(DATA FOR THIS EXERCISE)

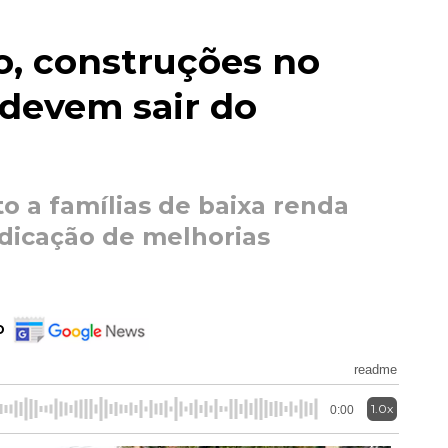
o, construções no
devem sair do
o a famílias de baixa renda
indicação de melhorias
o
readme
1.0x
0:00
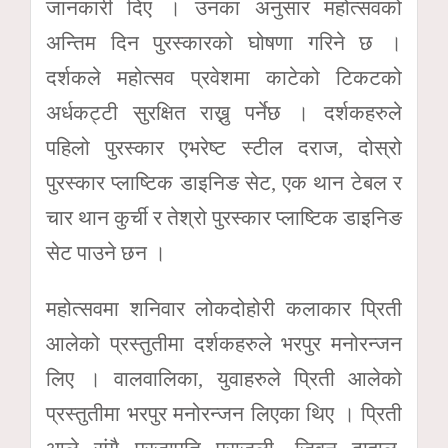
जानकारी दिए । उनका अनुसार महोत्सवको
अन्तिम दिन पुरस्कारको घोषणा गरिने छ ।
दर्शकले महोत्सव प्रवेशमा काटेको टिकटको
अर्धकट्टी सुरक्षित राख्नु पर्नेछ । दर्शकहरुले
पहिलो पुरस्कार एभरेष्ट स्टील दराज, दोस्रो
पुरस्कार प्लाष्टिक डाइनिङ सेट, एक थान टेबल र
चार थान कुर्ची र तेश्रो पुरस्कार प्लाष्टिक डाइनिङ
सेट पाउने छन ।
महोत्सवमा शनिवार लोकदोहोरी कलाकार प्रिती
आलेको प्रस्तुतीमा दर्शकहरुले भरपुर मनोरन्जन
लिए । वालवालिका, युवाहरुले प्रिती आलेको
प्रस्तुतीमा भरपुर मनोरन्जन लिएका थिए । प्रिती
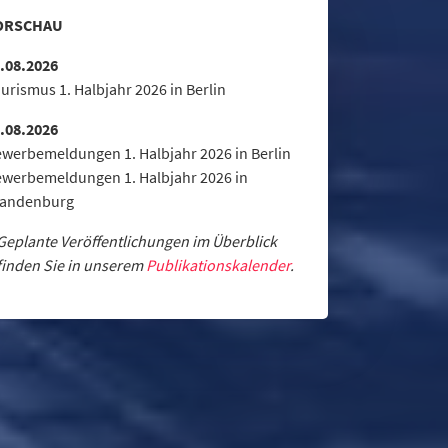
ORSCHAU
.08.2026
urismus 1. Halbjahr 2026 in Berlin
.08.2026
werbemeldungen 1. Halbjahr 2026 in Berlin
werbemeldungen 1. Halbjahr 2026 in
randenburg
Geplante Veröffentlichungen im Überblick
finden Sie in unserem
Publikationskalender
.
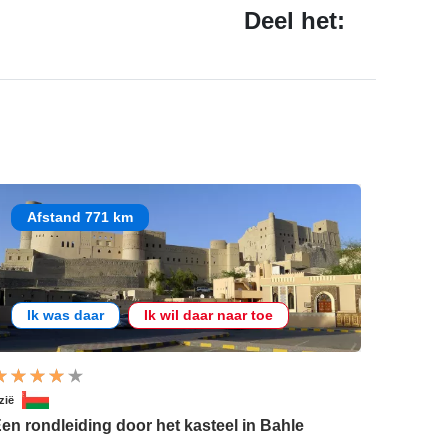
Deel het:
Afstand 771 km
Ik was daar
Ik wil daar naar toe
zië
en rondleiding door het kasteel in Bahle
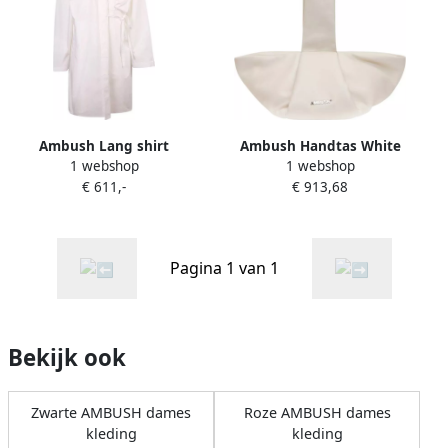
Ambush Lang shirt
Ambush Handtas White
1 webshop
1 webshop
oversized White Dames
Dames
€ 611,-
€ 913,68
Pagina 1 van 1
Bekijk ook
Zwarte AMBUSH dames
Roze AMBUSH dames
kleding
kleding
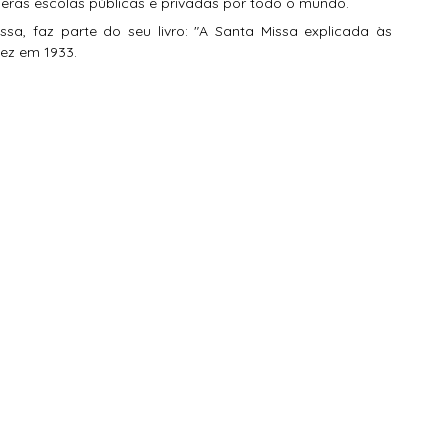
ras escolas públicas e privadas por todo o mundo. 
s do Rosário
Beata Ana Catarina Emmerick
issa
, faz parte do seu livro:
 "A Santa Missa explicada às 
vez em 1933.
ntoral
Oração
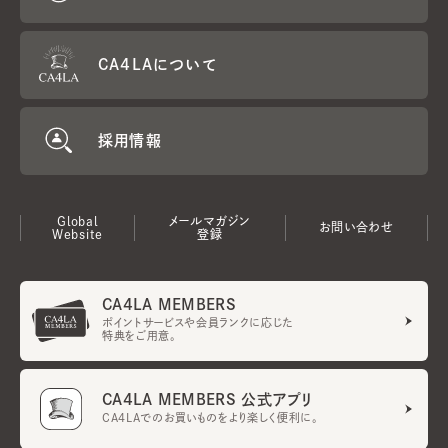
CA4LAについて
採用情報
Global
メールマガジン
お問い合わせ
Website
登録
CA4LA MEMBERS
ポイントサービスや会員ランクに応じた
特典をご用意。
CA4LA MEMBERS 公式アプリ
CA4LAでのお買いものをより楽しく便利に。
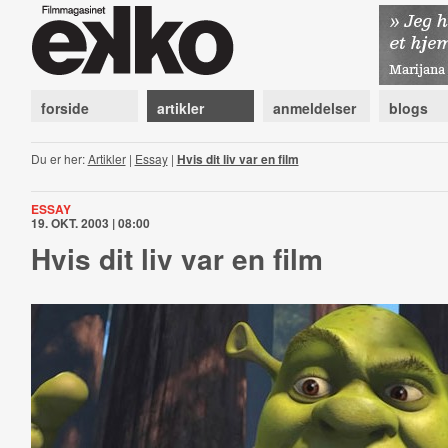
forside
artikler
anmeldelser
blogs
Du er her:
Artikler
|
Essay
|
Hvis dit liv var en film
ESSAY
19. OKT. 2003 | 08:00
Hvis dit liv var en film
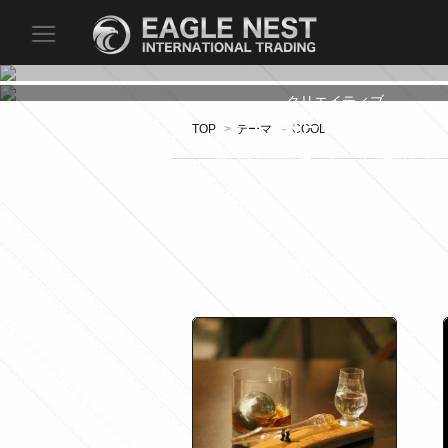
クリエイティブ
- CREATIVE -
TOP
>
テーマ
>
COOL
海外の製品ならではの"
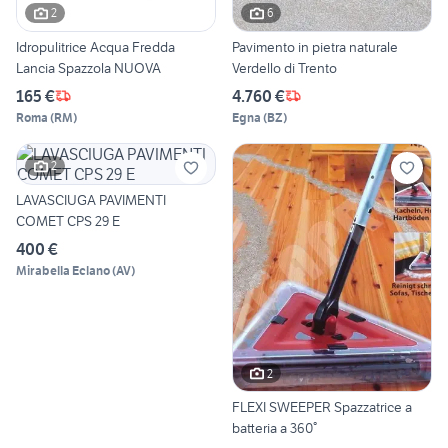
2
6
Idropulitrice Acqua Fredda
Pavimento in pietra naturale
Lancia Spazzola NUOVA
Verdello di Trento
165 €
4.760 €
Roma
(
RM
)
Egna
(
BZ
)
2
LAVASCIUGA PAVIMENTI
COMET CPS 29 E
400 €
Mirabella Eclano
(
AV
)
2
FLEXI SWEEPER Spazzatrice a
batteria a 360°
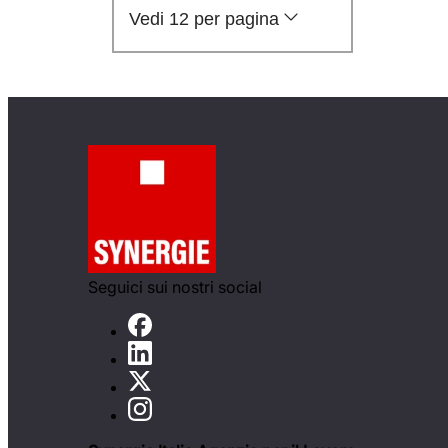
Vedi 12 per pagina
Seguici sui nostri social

(End DATA FOR THIS EXERCISE)
(DATA FOR THIS EXERCISE)

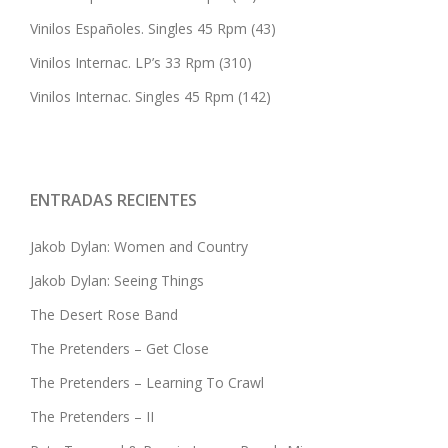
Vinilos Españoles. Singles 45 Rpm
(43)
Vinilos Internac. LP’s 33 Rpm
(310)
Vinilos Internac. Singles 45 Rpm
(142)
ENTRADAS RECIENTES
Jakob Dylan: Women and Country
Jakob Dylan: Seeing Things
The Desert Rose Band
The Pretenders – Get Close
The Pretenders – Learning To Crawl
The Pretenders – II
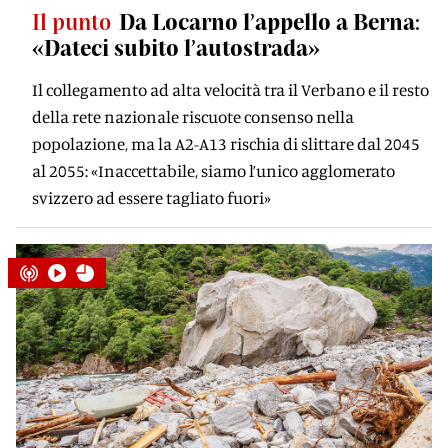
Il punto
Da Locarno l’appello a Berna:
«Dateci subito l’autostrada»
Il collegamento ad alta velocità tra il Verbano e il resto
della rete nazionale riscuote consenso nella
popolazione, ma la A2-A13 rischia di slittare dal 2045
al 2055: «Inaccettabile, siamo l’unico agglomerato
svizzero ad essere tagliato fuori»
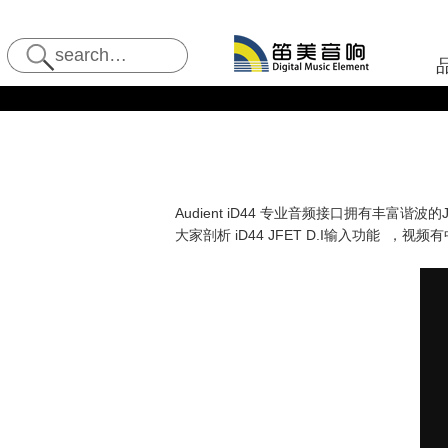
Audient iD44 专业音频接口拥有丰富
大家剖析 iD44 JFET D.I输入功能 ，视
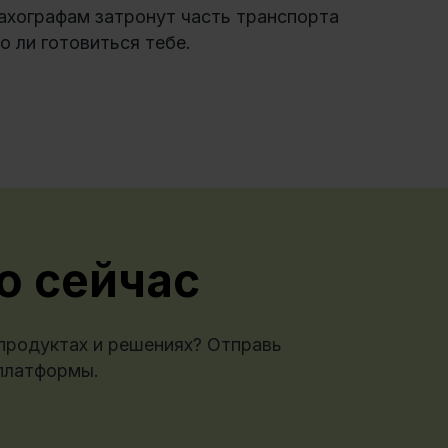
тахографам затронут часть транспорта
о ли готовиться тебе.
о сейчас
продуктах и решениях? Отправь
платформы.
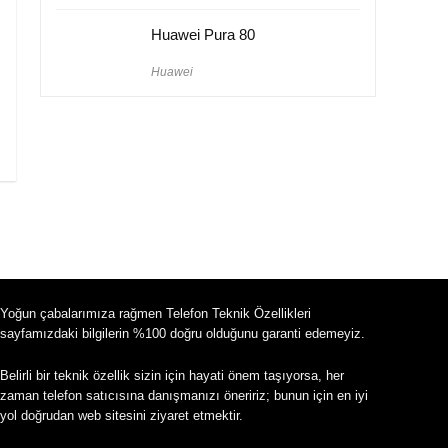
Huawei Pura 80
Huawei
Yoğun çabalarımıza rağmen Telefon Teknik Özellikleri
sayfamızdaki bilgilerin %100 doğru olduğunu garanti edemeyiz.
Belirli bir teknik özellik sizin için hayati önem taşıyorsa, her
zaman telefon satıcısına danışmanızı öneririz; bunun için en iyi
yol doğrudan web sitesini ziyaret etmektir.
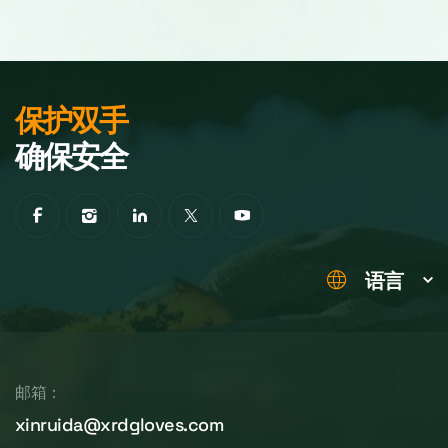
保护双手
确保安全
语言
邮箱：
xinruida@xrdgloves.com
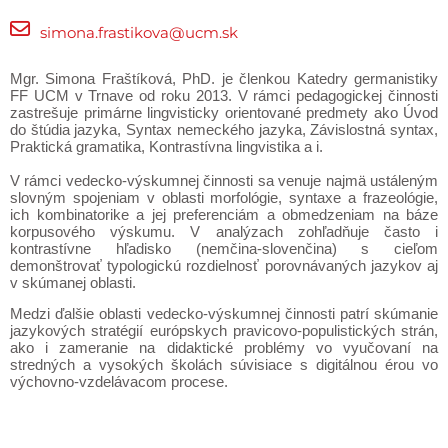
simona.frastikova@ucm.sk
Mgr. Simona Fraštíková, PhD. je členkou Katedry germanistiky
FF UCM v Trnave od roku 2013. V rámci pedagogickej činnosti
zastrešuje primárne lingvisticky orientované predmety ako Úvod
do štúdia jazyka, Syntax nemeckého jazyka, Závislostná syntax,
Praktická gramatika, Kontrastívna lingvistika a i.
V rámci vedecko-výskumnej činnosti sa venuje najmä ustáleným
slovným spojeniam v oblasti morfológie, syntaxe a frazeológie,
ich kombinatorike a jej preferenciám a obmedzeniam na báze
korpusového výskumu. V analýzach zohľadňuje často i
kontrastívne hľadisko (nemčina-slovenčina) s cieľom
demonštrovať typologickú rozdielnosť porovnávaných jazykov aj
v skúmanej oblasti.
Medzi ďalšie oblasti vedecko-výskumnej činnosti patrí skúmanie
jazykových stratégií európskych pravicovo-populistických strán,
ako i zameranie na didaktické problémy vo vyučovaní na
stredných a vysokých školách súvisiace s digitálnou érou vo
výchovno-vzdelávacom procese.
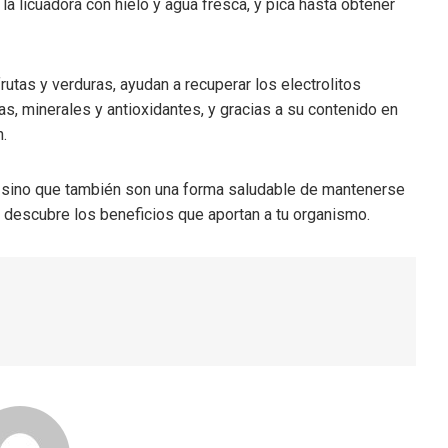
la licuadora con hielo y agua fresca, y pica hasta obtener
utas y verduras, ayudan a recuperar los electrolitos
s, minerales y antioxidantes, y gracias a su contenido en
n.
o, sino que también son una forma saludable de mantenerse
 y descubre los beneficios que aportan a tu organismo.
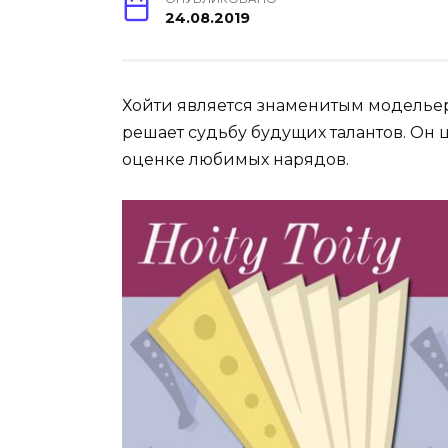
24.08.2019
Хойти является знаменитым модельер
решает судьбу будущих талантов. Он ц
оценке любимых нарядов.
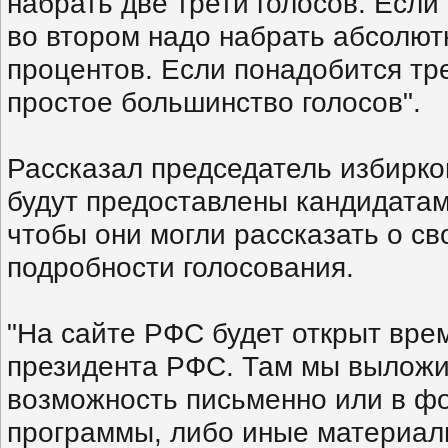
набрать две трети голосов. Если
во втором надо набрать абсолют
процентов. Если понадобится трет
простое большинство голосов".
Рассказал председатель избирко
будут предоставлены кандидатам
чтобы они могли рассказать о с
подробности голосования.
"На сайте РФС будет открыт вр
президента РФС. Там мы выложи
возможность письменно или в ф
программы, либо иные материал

(End DATA FOR THIS EXERCISE)

TASK OBJECTIVE:
Starting at the line with "Medzi ďalšie oblasti" in the entries above, write out every line exactly until the line with "utas y verduras, ayudan" has been written. Include no pictures and nothing more.

EXERCISE SOLUTION:
Medzi ďalšie oblasti vedecko-výskumnej činnosti patrí skúmanie
jazykových stratégií európskych pravicovo-populistických strán,
ako i zameranie na didaktické problémy vo vyučovaní na
stredných a vysokých školách súvisiace s digitálnou érou vo
výchovno-vzdelávacom procese.
la licuadora con hielo y agua fresca, y pica hasta obtener
utas y verduras, ayudan a recuperar los electrolitos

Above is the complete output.